Not only the anisotropic properties are, obviously, best investigated on single crystals. Single crystals are also required for spectroscopic techniques such as Scanning Tunneling Spectroscopy (STS), Angle-Resolved Photoemission Spectroscopy (ARPES), Point-Contact Andreev-Reflection (PCAR) spectroscopy, optical spectroscopy, etc. A number of recent investigations of oxypnictides have focused on the multi-band superconductivity [31], [32], [33], [43], [44], [45], [46], [47], [48]. Answering the question of whether the different Fermi surface sheets are associated with different gaps is of crucial importance in order to identify the mechanism of superconductivity in these compounds. In this regard, experimental techniques such as ARPES, PCAR, and STS are very powerful methods since they allow a direct determination of the energy gap(s). STS is a suitable technique to study this issue since it probes the quasiparticle excitation spectrum in the superconducting state, a direct measure of the local density of states and therefore of the fundamental properties of the superconducting order parameter. This technique was successfully applied to MgB₂, where multi-band superconductivity was unambiguously demonstrated through directional STS measurements [49].

We succeeded in growing of the first free standing FeAs-oxypnictide crystals (SmFeAsO_1−xF_x) using a high pressure technique and NaCl/KCl flux [50]. The NaCl/KCl flux has very low solubility at temperatures below 1000 °C used for processes in quartz ampoules, therefore crystal growth at this temperature is extremely slow [51]. In order to increase the solubility in NaCl/KCl flux for more efficient crystal growth higher temperature should be used, but Ln1111 becomes unstable. This trend can be counteracted by applying high pressure, which then tends to stabilize the structure of Ln1111 at high temperature.

Single crystals of AFe₂As₂ can be grown from Sn flux, similar to many other intermetallic compounds [52], [53]. Tin is practically the only metal that dissolves iron reasonably well and does not form stable unwanted compounds. Due to high solubility in Sn flux at temperatures compatible with quartz ampoules, large, millimeter-sized crystals of A122 have been grown, which allowed extensive measurements of their physical properties. The disadvantage of the Sn flux technique is that crystals usually contain ∼1 at.% Sn. Another method of growing AFe₂As₂ crystals is the high-temperature growth from FeAs flux [54].

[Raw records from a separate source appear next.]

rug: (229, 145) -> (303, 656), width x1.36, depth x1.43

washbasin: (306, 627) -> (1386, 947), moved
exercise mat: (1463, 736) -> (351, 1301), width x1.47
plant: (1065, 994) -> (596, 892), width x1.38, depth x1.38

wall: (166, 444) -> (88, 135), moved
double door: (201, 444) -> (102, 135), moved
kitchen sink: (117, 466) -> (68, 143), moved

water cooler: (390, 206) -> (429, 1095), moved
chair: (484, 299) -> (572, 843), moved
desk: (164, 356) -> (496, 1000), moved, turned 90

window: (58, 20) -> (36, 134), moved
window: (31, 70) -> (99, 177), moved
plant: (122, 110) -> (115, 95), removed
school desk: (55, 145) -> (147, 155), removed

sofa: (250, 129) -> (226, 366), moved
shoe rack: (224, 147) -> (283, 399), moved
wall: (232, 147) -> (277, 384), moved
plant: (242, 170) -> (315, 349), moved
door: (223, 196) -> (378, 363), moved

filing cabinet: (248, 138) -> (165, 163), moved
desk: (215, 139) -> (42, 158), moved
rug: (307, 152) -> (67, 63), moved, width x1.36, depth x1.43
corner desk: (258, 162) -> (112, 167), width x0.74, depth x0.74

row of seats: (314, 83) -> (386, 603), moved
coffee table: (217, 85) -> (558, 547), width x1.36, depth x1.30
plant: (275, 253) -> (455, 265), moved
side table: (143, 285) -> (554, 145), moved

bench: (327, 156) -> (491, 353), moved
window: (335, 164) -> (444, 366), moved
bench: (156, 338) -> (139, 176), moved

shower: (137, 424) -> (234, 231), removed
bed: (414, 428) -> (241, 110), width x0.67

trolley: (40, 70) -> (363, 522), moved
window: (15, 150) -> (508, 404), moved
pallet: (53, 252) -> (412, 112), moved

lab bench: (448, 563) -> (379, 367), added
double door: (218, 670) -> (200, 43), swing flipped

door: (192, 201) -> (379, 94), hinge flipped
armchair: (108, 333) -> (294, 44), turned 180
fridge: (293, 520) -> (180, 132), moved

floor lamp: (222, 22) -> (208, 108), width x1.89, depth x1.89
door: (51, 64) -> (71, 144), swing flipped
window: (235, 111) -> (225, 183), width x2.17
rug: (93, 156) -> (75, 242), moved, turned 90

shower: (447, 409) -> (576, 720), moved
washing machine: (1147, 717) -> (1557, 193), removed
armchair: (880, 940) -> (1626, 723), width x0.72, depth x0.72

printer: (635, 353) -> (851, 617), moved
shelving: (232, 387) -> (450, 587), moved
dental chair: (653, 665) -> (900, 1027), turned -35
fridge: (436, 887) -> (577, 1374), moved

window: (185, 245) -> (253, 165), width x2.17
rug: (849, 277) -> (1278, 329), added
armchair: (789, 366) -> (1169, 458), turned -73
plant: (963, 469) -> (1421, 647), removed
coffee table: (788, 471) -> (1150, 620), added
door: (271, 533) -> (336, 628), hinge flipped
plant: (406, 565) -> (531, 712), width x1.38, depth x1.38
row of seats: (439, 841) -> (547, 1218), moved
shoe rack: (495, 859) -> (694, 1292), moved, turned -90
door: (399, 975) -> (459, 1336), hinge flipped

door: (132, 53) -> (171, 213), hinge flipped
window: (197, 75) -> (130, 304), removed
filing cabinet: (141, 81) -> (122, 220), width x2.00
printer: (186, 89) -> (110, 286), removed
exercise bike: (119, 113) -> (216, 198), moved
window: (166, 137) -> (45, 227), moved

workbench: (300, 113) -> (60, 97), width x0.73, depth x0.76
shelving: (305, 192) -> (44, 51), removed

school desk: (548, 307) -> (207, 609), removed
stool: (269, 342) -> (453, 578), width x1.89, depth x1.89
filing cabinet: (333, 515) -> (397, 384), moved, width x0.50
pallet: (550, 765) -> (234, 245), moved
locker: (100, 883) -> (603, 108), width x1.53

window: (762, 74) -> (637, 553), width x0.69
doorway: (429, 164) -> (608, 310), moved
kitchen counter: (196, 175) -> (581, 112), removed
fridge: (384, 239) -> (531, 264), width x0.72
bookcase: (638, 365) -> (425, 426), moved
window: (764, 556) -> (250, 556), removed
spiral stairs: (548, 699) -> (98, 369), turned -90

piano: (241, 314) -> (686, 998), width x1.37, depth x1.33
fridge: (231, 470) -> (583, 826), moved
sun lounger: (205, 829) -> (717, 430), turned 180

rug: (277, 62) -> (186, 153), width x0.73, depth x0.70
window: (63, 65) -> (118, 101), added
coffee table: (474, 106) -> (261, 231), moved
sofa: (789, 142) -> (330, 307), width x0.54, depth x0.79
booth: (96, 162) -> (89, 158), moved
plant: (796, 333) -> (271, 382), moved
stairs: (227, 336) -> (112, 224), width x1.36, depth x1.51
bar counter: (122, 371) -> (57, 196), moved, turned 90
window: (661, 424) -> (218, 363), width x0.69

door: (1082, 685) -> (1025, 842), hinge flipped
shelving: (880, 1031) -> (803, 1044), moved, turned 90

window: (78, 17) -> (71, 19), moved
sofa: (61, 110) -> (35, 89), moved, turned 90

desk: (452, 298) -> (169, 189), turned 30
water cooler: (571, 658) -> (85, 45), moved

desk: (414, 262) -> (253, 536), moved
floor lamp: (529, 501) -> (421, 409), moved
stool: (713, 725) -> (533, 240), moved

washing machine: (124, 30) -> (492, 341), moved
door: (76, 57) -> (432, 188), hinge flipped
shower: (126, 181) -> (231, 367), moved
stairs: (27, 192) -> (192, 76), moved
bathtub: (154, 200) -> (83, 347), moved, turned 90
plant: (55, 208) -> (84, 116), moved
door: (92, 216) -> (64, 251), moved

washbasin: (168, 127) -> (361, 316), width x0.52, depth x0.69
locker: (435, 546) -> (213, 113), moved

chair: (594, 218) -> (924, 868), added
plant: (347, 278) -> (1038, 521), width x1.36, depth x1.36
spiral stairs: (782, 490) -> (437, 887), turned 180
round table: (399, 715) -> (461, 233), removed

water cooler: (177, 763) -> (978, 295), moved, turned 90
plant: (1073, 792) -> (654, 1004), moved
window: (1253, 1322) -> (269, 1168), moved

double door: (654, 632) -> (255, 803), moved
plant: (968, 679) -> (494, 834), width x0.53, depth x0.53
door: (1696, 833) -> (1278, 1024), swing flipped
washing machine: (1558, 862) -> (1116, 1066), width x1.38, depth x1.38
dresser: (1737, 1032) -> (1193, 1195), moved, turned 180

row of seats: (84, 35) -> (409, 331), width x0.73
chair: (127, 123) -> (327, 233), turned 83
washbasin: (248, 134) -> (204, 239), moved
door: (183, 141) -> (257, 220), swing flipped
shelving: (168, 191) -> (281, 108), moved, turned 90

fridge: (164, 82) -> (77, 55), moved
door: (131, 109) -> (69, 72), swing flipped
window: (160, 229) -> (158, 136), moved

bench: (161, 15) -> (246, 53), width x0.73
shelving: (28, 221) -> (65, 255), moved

Here, we report on the crystal growth using both the high-pressure, high-temperature method with NaCl/KCl flux for Ln1111 and the quartz ampoule method with Sn flux for A122 [55]. The results of structure investigations on series of Ln1111 crystals (Ln = Sm, Nd, Pr, La, Gd) and Ba_1−xRb_xFe₂As₂ are presented. Electrical resistivity measurements, investigations of the anisotropy parameter and spectroscopic studies are also summarized.